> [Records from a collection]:
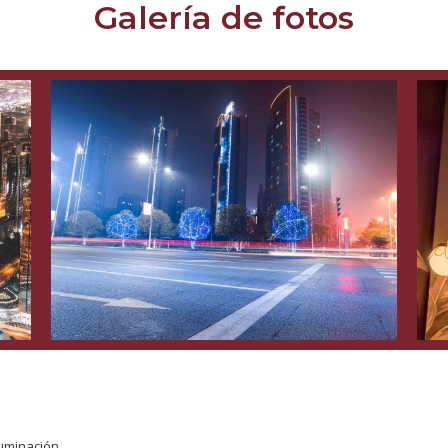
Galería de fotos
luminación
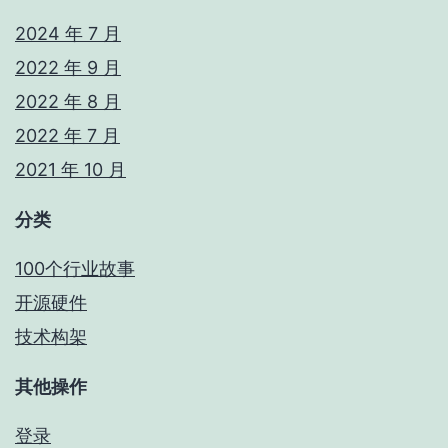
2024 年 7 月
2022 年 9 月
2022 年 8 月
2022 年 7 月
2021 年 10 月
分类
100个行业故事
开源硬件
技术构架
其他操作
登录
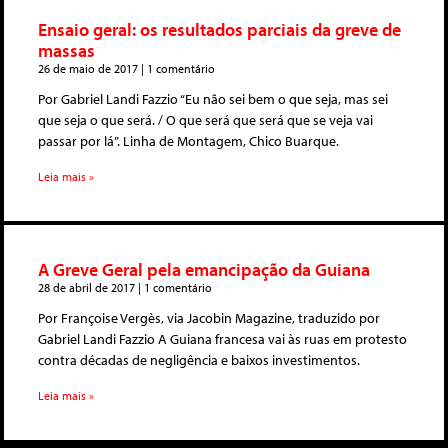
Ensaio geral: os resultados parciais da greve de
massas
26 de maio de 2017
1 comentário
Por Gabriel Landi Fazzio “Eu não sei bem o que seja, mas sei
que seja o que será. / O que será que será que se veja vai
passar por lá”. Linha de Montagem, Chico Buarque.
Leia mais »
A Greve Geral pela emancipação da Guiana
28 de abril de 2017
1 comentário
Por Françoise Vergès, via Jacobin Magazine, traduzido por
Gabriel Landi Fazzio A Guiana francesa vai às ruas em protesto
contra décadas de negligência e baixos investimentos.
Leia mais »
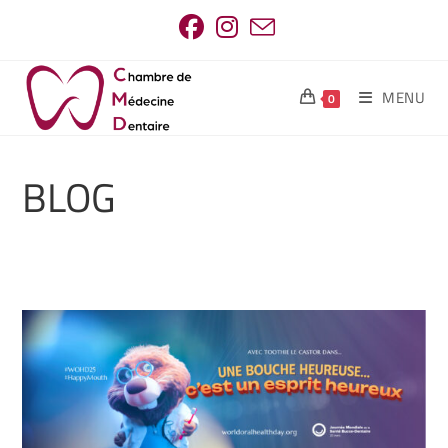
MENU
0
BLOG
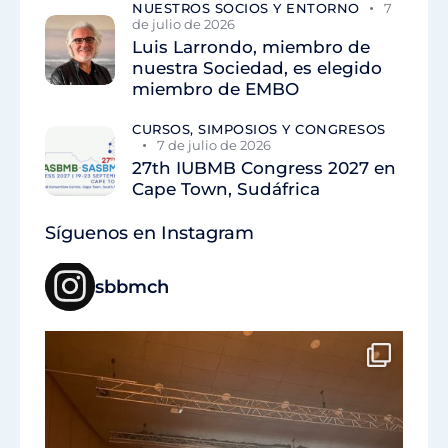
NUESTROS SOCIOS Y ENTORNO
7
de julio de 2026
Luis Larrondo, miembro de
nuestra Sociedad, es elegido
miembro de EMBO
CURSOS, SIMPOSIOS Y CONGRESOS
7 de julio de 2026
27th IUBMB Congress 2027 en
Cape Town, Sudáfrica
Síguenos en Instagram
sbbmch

==

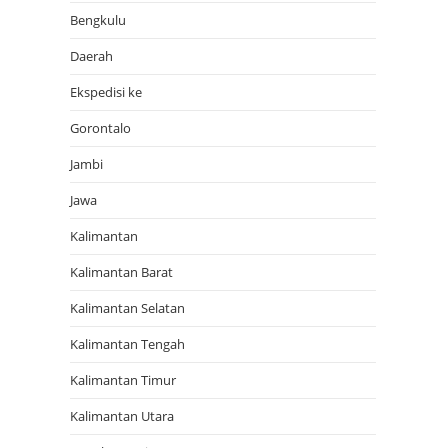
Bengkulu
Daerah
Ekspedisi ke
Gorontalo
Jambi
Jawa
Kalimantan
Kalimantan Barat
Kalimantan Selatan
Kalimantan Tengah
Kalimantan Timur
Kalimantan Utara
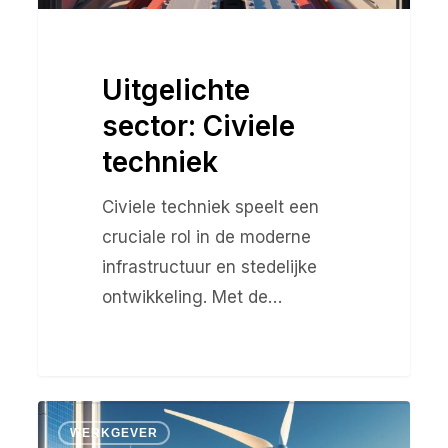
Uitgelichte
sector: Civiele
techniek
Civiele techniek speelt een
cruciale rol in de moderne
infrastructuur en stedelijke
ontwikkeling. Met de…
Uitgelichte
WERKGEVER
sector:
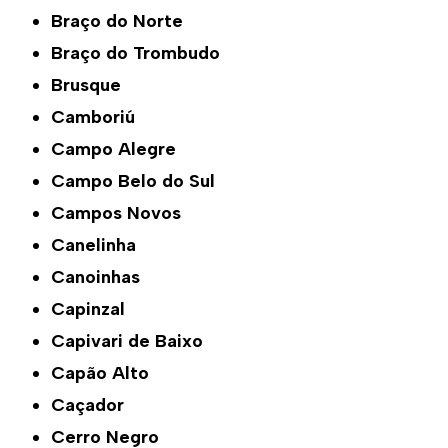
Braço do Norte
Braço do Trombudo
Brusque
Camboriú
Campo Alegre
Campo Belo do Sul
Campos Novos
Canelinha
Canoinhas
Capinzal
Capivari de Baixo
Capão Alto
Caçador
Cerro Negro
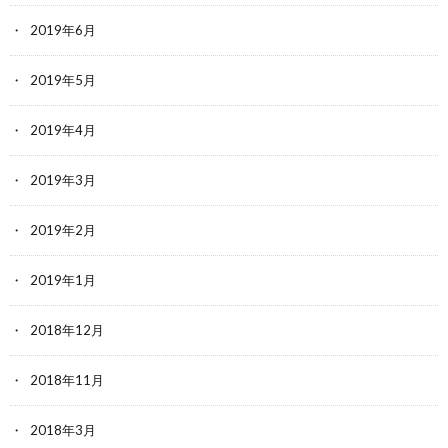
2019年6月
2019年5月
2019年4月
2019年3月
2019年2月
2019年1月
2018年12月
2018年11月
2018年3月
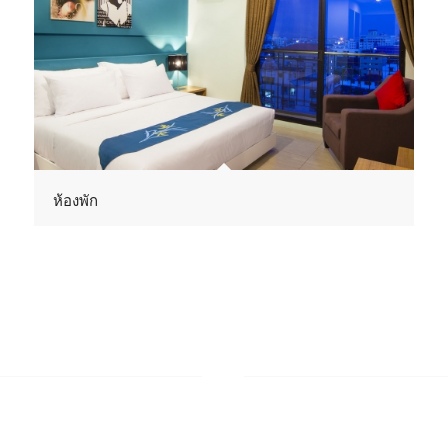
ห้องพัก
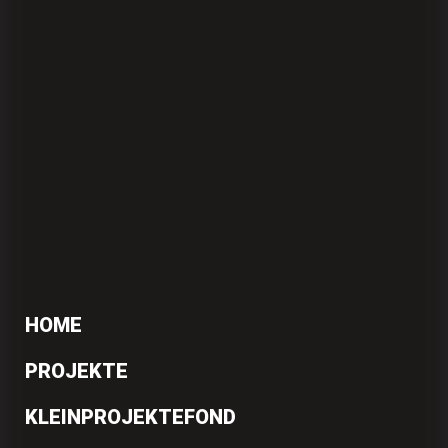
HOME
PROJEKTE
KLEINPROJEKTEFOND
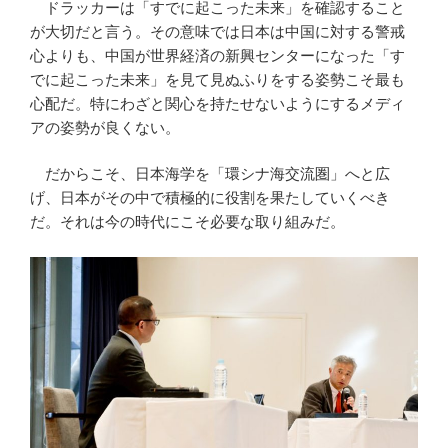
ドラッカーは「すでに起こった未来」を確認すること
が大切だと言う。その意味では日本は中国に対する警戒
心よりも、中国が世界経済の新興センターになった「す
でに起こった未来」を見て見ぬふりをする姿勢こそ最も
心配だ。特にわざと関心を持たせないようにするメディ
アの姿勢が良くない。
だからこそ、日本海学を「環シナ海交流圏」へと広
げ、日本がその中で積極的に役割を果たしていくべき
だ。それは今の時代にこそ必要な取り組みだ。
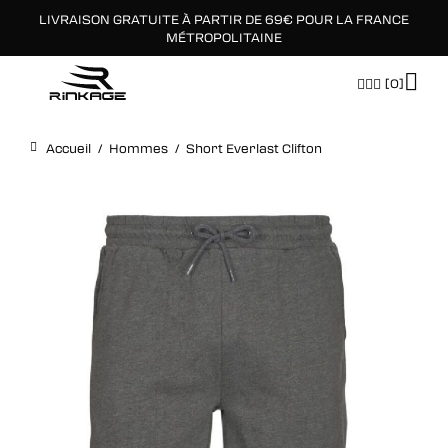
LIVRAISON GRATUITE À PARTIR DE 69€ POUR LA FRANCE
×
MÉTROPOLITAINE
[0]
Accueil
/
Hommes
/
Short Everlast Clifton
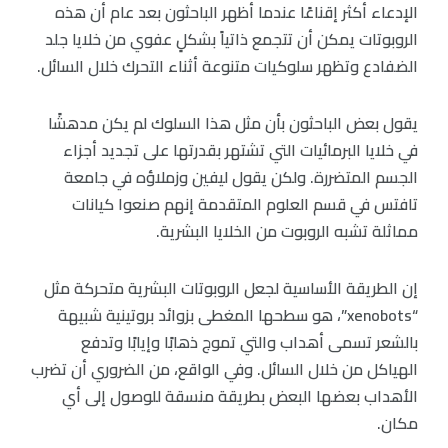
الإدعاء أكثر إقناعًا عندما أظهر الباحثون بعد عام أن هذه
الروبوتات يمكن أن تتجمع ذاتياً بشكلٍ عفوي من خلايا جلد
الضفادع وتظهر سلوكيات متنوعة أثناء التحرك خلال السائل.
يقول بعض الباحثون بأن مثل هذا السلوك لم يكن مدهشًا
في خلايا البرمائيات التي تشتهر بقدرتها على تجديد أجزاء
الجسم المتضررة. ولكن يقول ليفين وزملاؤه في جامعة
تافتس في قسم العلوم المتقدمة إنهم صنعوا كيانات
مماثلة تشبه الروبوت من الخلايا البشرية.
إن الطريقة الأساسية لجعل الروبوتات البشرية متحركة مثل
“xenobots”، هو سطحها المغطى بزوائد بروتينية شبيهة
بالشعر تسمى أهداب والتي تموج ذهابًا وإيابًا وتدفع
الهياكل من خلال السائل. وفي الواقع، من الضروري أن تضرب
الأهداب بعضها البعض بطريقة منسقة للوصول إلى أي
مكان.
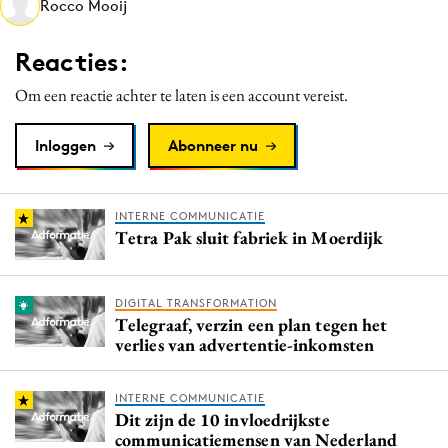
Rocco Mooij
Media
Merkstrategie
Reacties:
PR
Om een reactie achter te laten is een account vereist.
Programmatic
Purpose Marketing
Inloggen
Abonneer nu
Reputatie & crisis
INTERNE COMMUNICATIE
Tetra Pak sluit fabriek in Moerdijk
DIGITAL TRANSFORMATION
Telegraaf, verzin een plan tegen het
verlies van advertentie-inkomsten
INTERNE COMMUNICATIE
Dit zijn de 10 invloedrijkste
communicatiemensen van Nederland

> [Work required]: Select each line in the rows above that contains the string "Landi", matching uppercase and lowercase letters exactly.

> [Answer to the problem]:
Por Gabriel Landi Fazzio “Eu não sei bem o que seja, mas sei
Gabriel Landi Fazzio A Guiana francesa vai às ruas em protesto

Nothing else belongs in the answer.